Y lo digo porque en mi propio caso me fue dado comprender no solo las infinitas noticias de Dios vertidas sobre mi alma iluminada y devenida infinita; sino también, ya lo adelanté, entendí la intrincada red de hilos de plata —por fuerza sigo hablando en metáforas— que me unía a todos los seres, muy en especial a aquellos frente a los que me ocurrió la experiencia transformante. Sumidos en el seno de Dios es que podemos asumir al fin que la creación entera tiene sentido y está sostenida en Su Amor. Es como si el alma viera por vez primera, con una mirada súbitamente devenida divinal, la intrincada urdimbre que sostiene todo el entramado de las cosas, acontecimientos y seres. Y entendiera, en un golpe de vista trepidante, que nos sostiene un abrazo de Amor que toca de un fin hasta otro fin.
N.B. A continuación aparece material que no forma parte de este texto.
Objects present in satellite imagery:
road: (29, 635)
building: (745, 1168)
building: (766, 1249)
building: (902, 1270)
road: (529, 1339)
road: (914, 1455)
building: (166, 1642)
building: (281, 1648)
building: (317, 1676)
Allí también atestigüé de manera inmediata, como he ido sugiriendo, los atributos infinitos de Dios: Su inmanencia, misericordia, luz, armonía suprema, belleza, júbilo… Sobre todo Su Amor, siempre Su Amor. No hay manera de referirme a esta vivencia inimaginable: decía con razón Maimónides en su Guía de los extraviados que el que se atreve a afirmar los atributos de Dios inconscientemente pierde su fe en él. Estas aleccionadoras epifanías divinas, continuamente renovadas, confluyen y coexisten a salvo del espacio-tiempo, y nos dejan saber que todo en el universo está interpenetrado por el amor último de Dios.
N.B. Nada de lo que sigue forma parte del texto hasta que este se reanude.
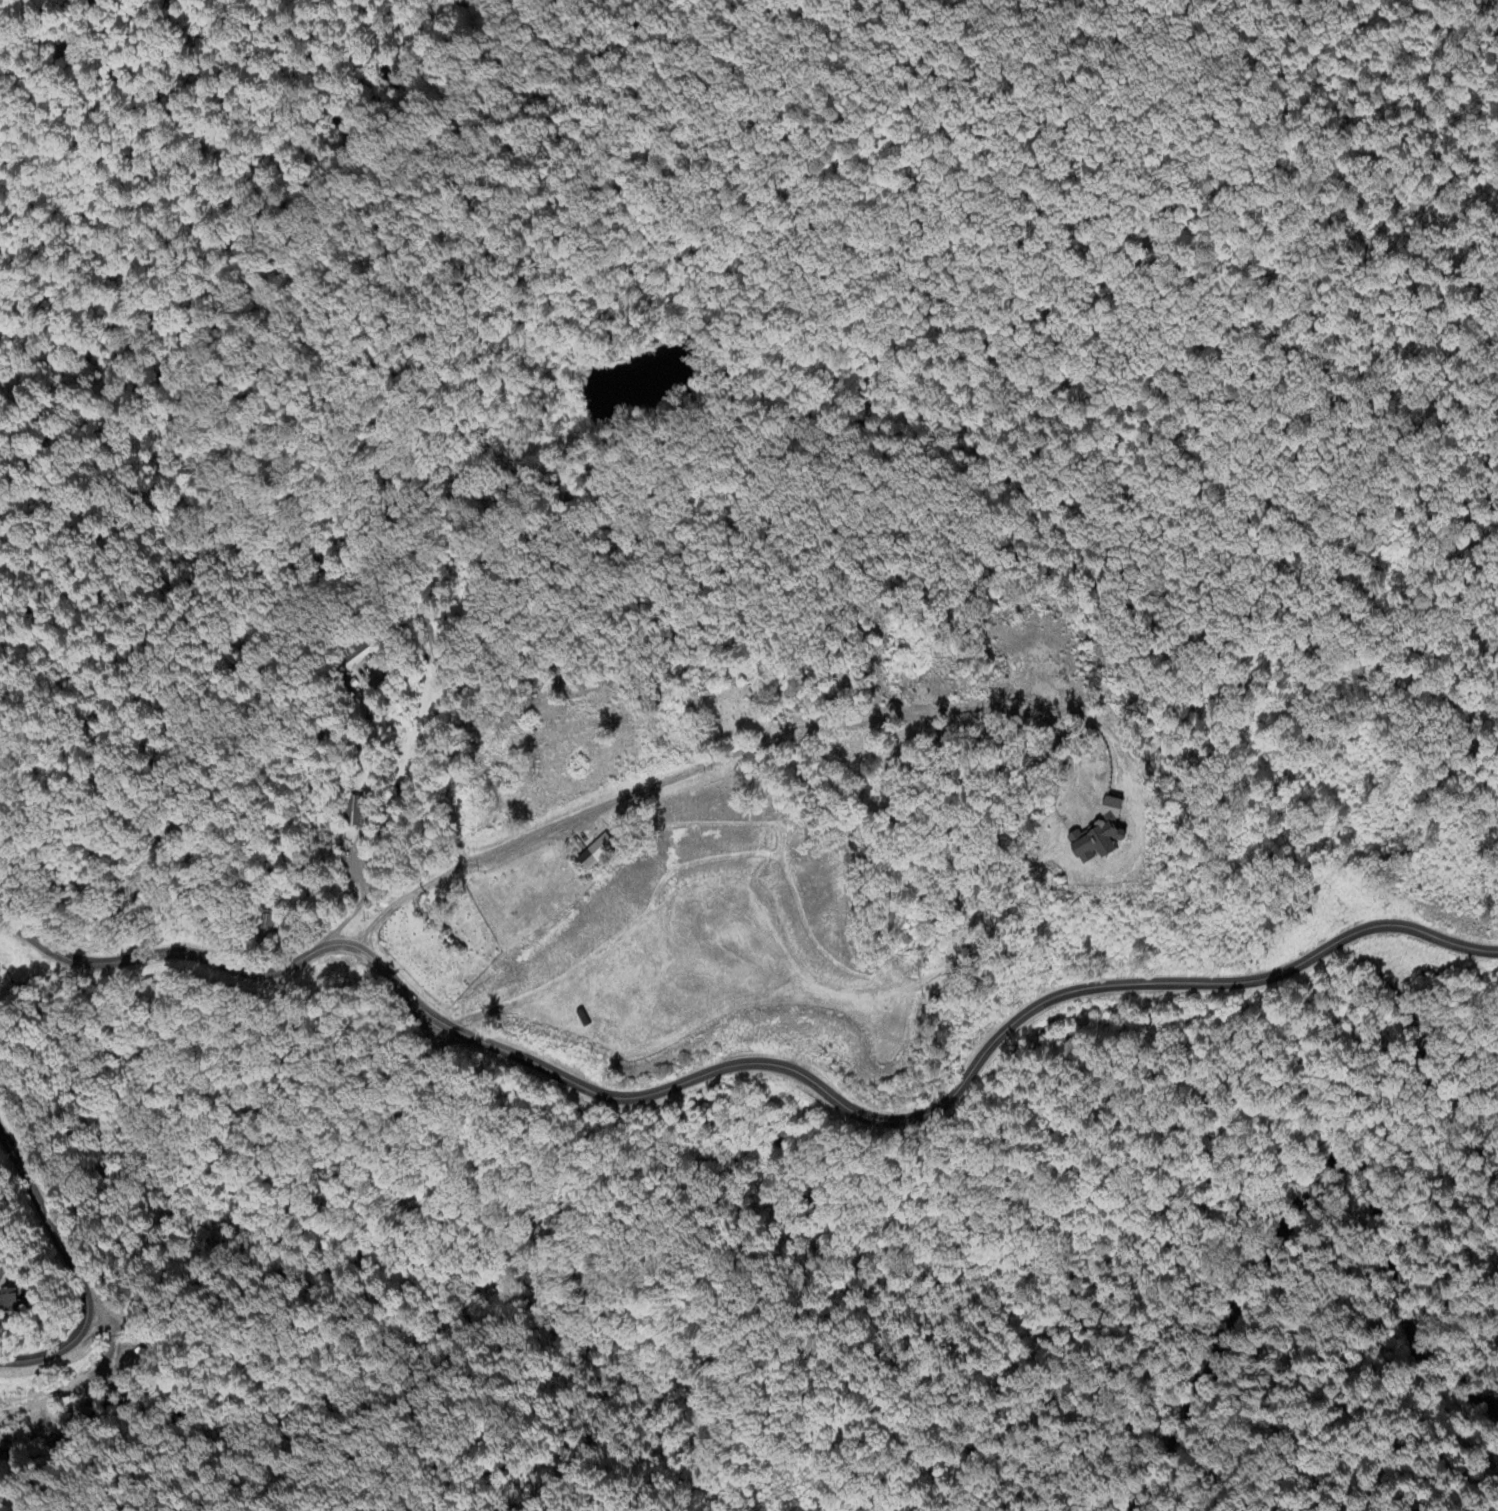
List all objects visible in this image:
building: (357, 656)
road: (770, 736)
road: (425, 744)
building: (354, 812)
building: (1098, 835)
building: (594, 856)
road: (380, 917)
road: (765, 1062)
road: (1239, 1243)
road: (82, 1259)
building: (1, 1274)
building: (7, 1300)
Las noticias de Dios son, también podría decir, a manera de celosía sutil, donde la simbólica panoplia de colores y de formas emblemáticas, es decir, de noticias trascendentes, se alternan, entretejiendo un arabesco sublime mientras velan y des-velan el Tesoro escondido de Dios, fuente de Luz más allá de toda imagen. El evento sobrenatural también me sugiere el símil de una malla de claroscuros en la que pareceríamos movernos de la oscuridad hacia la Luz, como si en el proceso del fana’ o aniquilación del ego la sombra adviniera al fin a la incandescencia. Por su inmensa complejidad evocadora, esta fluctuación interior vivida en la cúspide del éxtasis me lleva también a recordar las misteriosas obumbraciones de san Juan de la Cruz, término que el poeta traduce, como observa Eulogio Pacho, del obumbravit de la Vulgata. El Reformador interpreta el hacimiento constante —y contrastante— de luz y sombra como el «amparo» que Dios da al alma durante la unión sobrenatural. Los resplandores de las lámparas de fuego implican, dice, un «hacimiento de sombra» al alma; pero esta sombra no es nociva, ya que el santo la entiende como la protección de la Luz divina sobre el hondón de nuestro ser. Está siguiendo de cerca a san Lucas, que explica que «hacer sombra es tanto como amparar […], porque llegando a tocar la sombra es señal que la persona […] está cerca para favorecer y amparar» (Llama III, 12). Como a la Virgen, aquí «la virtud del Altísimo le hace sombra» al alma.